◆ **Excerpt provided**:
===

Question

A student prepared methanol in the laboratory by the addition of $266g$ of $CO$ and $60g$ of $H_2$, as shown below.
$CO\left(g\right)+H_2\left(g\right)\to C{H}_{3}OH\left(l\right)$
(a) Find out the limiting reagent.
(b) Calculate the amount of methanol produced and the amount of excess reactant remaining after the completion of the reaction.

Answer 1

$C{O}_{\left(g\right)}+{H_2}_{\left(g\right)}⟶{C{H}_{3}OH}_{\left(l\right)}$

$1$ $mole$ $CO$ reacts with $1$ $mole$ of $H_2$.

===

◆ **Data for analysis**:
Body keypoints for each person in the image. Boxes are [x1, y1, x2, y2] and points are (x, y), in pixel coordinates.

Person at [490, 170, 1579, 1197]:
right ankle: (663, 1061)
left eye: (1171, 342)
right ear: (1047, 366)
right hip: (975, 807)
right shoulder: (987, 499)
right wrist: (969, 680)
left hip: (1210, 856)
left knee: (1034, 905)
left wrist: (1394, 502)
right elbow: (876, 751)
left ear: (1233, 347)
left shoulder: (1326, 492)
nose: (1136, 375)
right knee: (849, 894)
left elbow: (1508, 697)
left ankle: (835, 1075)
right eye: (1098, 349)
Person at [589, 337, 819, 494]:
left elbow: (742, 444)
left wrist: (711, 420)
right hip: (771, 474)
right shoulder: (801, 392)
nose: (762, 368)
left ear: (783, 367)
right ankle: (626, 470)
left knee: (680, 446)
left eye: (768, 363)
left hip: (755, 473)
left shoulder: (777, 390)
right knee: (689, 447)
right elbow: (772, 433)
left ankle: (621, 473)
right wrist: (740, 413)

===

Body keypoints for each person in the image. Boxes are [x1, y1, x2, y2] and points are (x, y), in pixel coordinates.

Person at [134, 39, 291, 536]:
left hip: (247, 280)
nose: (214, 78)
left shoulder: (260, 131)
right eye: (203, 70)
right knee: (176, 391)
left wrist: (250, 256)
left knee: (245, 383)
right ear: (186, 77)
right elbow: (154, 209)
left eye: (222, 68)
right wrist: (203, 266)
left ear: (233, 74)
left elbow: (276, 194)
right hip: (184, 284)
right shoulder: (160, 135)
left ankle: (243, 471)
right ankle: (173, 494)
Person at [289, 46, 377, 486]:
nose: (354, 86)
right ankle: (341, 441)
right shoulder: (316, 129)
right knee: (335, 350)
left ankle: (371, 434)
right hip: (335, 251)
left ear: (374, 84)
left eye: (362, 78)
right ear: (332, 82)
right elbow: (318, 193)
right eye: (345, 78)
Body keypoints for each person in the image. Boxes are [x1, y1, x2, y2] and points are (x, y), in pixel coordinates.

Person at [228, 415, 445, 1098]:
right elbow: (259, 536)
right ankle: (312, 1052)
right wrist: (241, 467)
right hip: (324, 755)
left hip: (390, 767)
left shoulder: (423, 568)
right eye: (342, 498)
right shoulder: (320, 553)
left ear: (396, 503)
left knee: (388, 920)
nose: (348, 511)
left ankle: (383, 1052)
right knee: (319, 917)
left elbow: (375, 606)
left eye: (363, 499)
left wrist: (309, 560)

===

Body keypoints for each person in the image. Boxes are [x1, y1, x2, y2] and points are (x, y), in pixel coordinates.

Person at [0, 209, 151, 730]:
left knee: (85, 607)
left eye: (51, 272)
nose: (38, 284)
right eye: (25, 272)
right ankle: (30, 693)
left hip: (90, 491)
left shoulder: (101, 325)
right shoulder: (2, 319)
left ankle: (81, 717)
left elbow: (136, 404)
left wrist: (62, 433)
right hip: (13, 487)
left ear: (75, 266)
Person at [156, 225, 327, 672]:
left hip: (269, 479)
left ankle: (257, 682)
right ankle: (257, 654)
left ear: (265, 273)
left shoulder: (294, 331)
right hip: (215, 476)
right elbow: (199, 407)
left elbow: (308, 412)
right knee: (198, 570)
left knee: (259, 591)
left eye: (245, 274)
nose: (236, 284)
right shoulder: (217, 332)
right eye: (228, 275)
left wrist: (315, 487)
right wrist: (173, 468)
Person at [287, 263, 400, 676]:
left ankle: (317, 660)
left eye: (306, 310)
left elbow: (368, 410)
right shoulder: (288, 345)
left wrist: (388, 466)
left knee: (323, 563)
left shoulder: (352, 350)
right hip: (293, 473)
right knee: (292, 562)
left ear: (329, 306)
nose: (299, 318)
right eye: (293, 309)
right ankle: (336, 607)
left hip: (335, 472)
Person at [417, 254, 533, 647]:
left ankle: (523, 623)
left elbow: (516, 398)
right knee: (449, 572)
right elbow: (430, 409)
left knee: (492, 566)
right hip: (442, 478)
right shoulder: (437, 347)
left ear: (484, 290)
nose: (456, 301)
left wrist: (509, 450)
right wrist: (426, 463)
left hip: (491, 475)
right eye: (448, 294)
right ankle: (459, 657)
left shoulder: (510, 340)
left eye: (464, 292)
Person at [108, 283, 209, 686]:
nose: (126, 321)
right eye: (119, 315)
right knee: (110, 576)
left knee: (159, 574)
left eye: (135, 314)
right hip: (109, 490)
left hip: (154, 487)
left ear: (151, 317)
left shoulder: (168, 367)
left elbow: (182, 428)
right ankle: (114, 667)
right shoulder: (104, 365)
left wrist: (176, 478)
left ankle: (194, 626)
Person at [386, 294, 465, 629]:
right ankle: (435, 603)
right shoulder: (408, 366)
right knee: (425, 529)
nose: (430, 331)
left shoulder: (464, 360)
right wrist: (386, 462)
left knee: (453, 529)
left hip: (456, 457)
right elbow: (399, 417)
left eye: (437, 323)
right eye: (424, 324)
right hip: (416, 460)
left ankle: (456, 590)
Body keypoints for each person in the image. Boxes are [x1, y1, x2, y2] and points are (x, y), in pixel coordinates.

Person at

===

◆ **Required actions**:
• A. List every chemical substance that appears in the methanol problem.
• B. In the methanol problem, how many grams of CO did the student add?
• C. Continue the worked solution to the methanol problem from the point where it stops.

◆ **Answers by item**:
• A. CO, H₂, CH₃OH (methanol)

• B. 266 g

• C.
$\therefore 28$ $g$ $CO$ reacts with $2$ $g$ of $H_2$

$\therefore 266$ $g$ $CO$ reacts with $\frac{266\times 2}{28}=19$ $g$ of $H_2$

But $60$ $g$ $H_2$ is present.

Therefore, $CO$ is the limiting reagent.

$\therefore H_2$ left $=60-19=41$ $g$

Moles of $CO$ related $=$ Moles of $C{H}_{3}OH$ formed.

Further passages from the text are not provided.